Empecé a bombear (con perdón) con aquel artilugio del diablo. Su funcionamiento es similar al de una zambomba y ya sabéis que tengo una predisposición natural para el manejo de ese instrumento. Empecé a menear aquel émbolo con energía. Me dejé llevar por el entusiasmo.  Como hace tiempo que no tengo lavavajillas y el desinstalador olvidó cegar su cañería, el agua estancada y corrosiva salió a chorro por aquel boquete empapando mis pantalones, mi lencería favorita de Victoria's Secret y esas partes de mi cuerpo que un caballero no osa mentar. Al instante sentí una comezón horrorosa, una picazón insufrible y me vino a la mente el terrible final de don Rodrigo el godo: "ya lo comen, ya lo comen, por do más pecado había". Corrí a la ducha a enjuagarme para evitar quedarme en carne viva. Pero, como el calentador estaba a la máxima potencia, me escaldé como un cerdo en San Martín.
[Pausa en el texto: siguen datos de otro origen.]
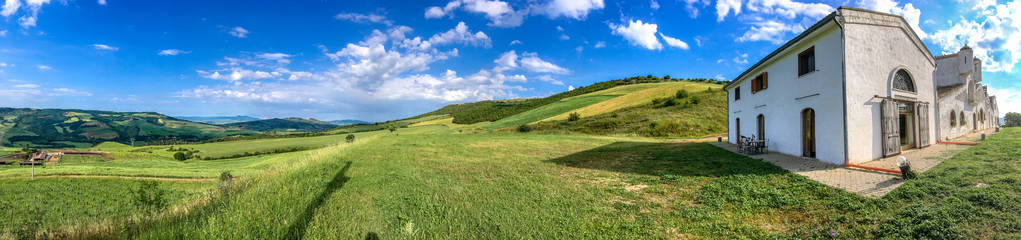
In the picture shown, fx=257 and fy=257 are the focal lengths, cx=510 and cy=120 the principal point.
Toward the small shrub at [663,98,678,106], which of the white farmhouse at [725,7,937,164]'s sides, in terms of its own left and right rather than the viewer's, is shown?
back

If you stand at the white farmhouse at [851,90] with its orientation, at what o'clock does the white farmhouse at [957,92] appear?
the white farmhouse at [957,92] is roughly at 8 o'clock from the white farmhouse at [851,90].

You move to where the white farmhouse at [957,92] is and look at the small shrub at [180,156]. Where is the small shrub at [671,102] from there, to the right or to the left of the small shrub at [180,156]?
right
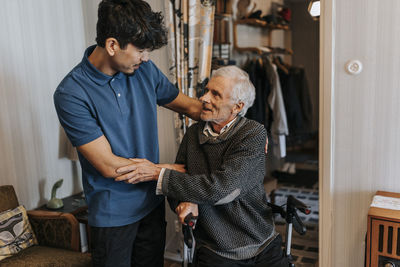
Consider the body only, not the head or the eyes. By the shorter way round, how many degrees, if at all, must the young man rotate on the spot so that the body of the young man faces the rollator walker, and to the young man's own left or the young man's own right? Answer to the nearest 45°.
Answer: approximately 45° to the young man's own left

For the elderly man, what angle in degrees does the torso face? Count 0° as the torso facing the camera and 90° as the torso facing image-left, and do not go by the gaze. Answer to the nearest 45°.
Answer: approximately 45°

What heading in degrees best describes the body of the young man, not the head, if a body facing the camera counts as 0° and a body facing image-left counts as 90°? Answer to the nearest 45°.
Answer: approximately 315°

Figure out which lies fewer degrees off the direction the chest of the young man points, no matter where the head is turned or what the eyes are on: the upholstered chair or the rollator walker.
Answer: the rollator walker

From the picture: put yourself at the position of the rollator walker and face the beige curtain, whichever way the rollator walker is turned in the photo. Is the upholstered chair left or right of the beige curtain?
left

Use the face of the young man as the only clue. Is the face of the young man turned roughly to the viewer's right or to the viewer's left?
to the viewer's right

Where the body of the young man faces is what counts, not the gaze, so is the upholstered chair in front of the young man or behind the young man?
behind

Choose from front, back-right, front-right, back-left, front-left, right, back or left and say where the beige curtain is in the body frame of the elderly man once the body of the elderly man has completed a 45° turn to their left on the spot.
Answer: back

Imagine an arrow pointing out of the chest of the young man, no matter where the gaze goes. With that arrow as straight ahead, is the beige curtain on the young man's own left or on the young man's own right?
on the young man's own left

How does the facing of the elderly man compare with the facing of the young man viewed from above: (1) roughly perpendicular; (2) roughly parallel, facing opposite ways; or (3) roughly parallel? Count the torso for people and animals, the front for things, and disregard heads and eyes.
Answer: roughly perpendicular

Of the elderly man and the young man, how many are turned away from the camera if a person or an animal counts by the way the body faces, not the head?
0
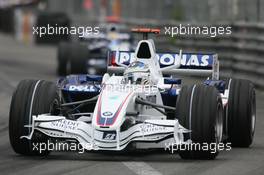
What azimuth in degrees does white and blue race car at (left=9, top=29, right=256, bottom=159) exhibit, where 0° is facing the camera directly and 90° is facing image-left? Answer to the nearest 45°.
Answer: approximately 0°

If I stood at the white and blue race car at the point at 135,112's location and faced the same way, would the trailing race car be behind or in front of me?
behind

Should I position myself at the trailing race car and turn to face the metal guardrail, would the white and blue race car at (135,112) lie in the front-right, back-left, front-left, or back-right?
front-right

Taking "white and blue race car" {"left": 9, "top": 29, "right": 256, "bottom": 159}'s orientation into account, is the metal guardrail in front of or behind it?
behind
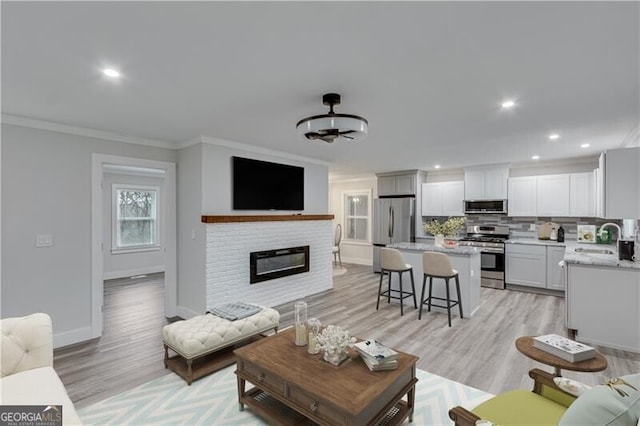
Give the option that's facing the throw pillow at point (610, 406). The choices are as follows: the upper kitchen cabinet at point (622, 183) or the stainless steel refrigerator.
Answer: the stainless steel refrigerator

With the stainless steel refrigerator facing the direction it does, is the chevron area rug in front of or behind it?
in front

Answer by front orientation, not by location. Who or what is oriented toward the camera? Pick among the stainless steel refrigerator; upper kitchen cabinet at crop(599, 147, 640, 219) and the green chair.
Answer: the stainless steel refrigerator

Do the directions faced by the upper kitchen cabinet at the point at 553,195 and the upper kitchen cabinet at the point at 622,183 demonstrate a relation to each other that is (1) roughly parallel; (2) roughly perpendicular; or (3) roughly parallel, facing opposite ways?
roughly perpendicular

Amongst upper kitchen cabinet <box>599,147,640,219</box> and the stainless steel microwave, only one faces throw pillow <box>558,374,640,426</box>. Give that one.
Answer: the stainless steel microwave

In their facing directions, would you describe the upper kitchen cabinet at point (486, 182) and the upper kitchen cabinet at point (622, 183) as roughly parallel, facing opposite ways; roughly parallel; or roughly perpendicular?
roughly perpendicular

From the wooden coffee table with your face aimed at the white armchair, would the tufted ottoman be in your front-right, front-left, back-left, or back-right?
front-right

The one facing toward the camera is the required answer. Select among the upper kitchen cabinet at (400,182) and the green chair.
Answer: the upper kitchen cabinet

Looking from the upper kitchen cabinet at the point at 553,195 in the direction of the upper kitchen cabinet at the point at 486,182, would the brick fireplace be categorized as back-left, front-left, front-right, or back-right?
front-left

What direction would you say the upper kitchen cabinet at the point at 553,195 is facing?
toward the camera

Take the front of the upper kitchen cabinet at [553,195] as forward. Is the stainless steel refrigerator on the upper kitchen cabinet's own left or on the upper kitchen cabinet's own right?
on the upper kitchen cabinet's own right

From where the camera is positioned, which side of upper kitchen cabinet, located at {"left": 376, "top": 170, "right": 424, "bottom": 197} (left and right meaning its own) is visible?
front

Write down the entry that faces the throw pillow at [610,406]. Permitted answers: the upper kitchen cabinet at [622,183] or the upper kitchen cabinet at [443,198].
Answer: the upper kitchen cabinet at [443,198]

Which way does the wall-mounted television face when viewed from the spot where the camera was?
facing the viewer and to the right of the viewer

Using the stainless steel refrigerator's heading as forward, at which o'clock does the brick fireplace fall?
The brick fireplace is roughly at 1 o'clock from the stainless steel refrigerator.

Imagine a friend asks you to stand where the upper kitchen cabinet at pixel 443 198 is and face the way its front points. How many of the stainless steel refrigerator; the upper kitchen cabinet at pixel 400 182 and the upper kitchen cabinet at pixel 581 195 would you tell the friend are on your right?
2

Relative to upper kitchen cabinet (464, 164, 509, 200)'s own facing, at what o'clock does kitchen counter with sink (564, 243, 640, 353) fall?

Me cambié de ropa (me mudé en la doble acepción del término porque con cada jirón de ropa se iba un jirón de piel chamuscada) y proseguí con la tarea; para evitar nuevos accidentes decidí tapar el agujero del lavavajillas, primero con un corcho que no encajaba bien y luego tuve la brillante idea de usar un condón muy caducado que encontré por la mesilla de noche. Seguí dale que te pego al desatascador, pero ahora salió un chorro disparado por el rebosadero que me salpicó a los ojos. A palpo, con una mano cogí una Vileda para tapar el orificio, mientras que con la otra seguía meneando el palito que bien sabía yo que para esas lides de sobra podría arreglármelas con una sola mano. 
La cosa parecía dar resultado, el nivel del agua iba bajando con cada bombeo. Esperanzado, empecé a bombear con más frenesí (estos cambios de ritmo también me resultaban naturales) Cuando pensé que ya iba a salir hasta la última gota noté que algo me golpeaba en la entrepierna. Aquel condón se había hinchado alcanzando proporciones monstruosas. ¡¡¡Podéis creerme, por mucho que os guste el cine negro jamás habréis visto nada similar!!!
Debo confesar que, una vez superada la sorpresa inicial, aquel roce no me resultó del todo desagradable, aquel toquecito era como una invitación a conocer mundos inexplorados; ya sabéis la fascinación que de siempre me producen las cosas hinchables, los castillos, las piscinas de bolas y las chicas neumáticas. Curiosón, no pude resistir la tentación de inflar un poquito más aquella cosa...

Nunca os fiéis de un condón caducado. Al rozar con la cremallera de la bragueta aquel zeppelín impúdico  reventó y se transformó en un tsunami de aguas fecales, mondas de naranja y bolsitas de té. ¿Habéis visto la película "Lo imposible"? Pues aquello fue lo mismo, pero sin final feliz.